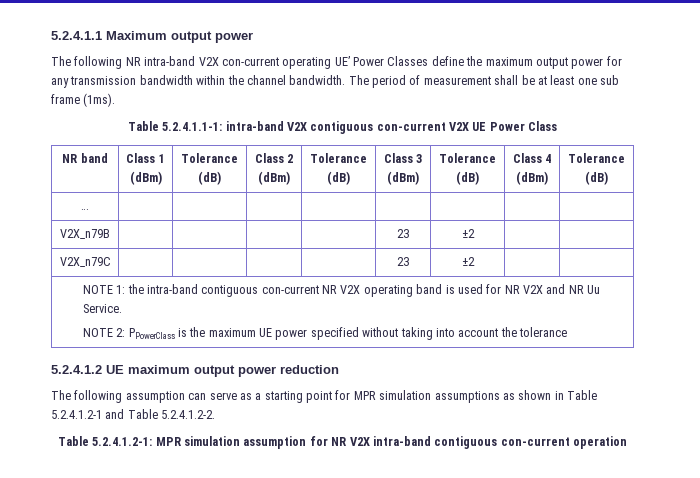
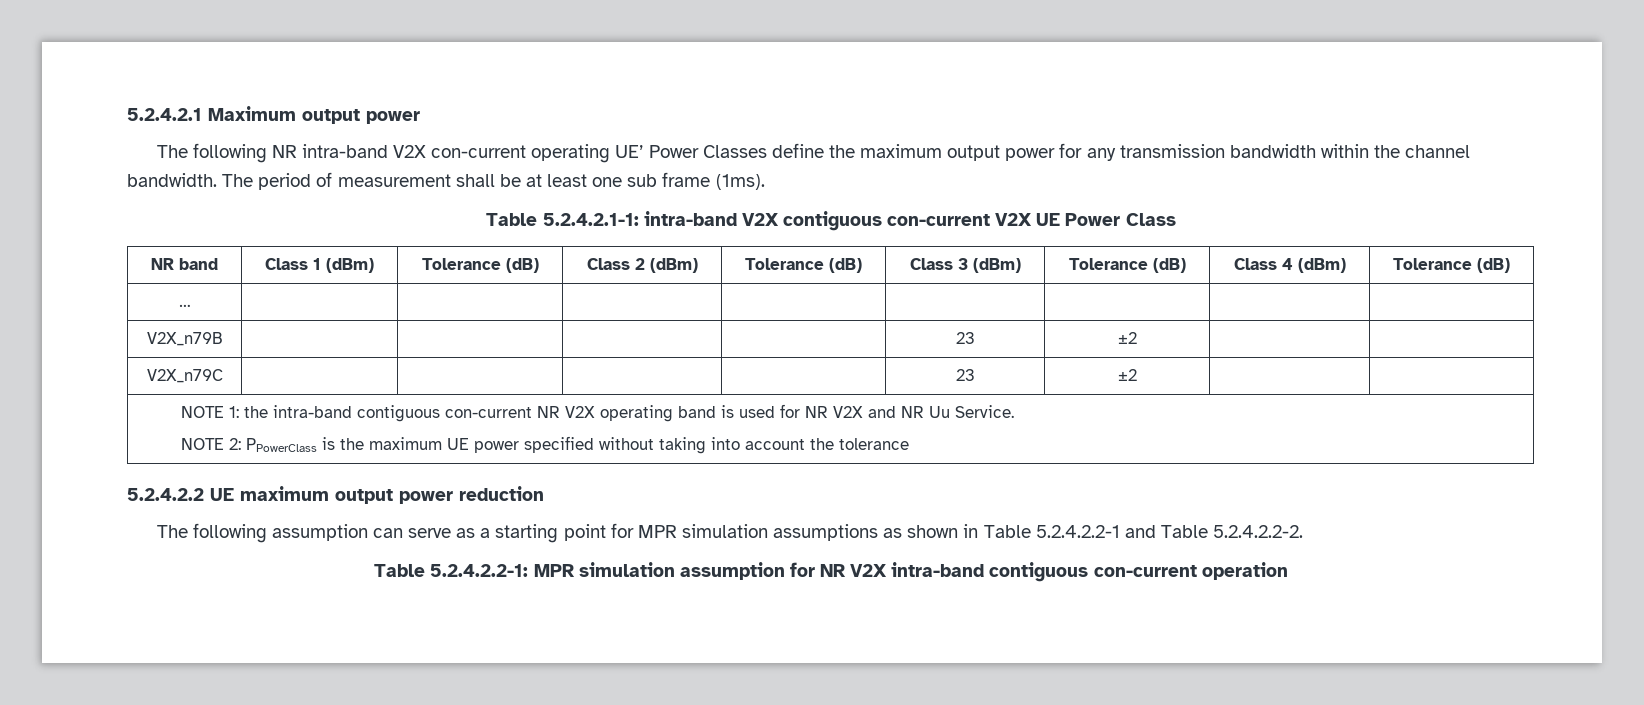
[51,31,102,40] 5.2.4.1.1 -> [127,108,202,121] 5.2.4.2.1
[162,122,223,131] 5.2.4.1.1-1: -> [542,213,639,226] 5.2.4.2.1-1:
[51,365,102,374] 5.2.4.1.2 -> [127,488,204,501] 5.2.4.2.2
[51,410,102,419] 5.2.4.1.2-1 -> [1035,525,1120,538] 5.2.4.2.2-1
[161,410,216,419] [57,436,153,446] 5.2.4.1.2-2. // Table 5.2.4.1.2-1: -> [1213,525,1304,538] [374,564,529,577] 5.2.4.2.2-2. // Table 5.2.4.2.2-1:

[Job item] Output the data above in full and exactly, with every image left out.

[Answer for the task]
[51,31,102,40] 5.2.4.1.1 -> [127,108,202,121] 5.2.4.2.1
[162,122,223,131] 5.2.4.1.1-1: -> [542,213,639,226] 5.2.4.2.1-1:
[51,365,102,374] 5.2.4.1.2 -> [127,488,204,501] 5.2.4.2.2
[51,410,102,419] 5.2.4.1.2-1 -> [1035,525,1120,538] 5.2.4.2.2-1
[161,410,216,419] [57,436,153,446] 5.2.4.1.2-2. // Table 5.2.4.1.2-1: -> [1213,525,1304,538] [374,564,529,577] 5.2.4.2.2-2. // Table 5.2.4.2.2-1:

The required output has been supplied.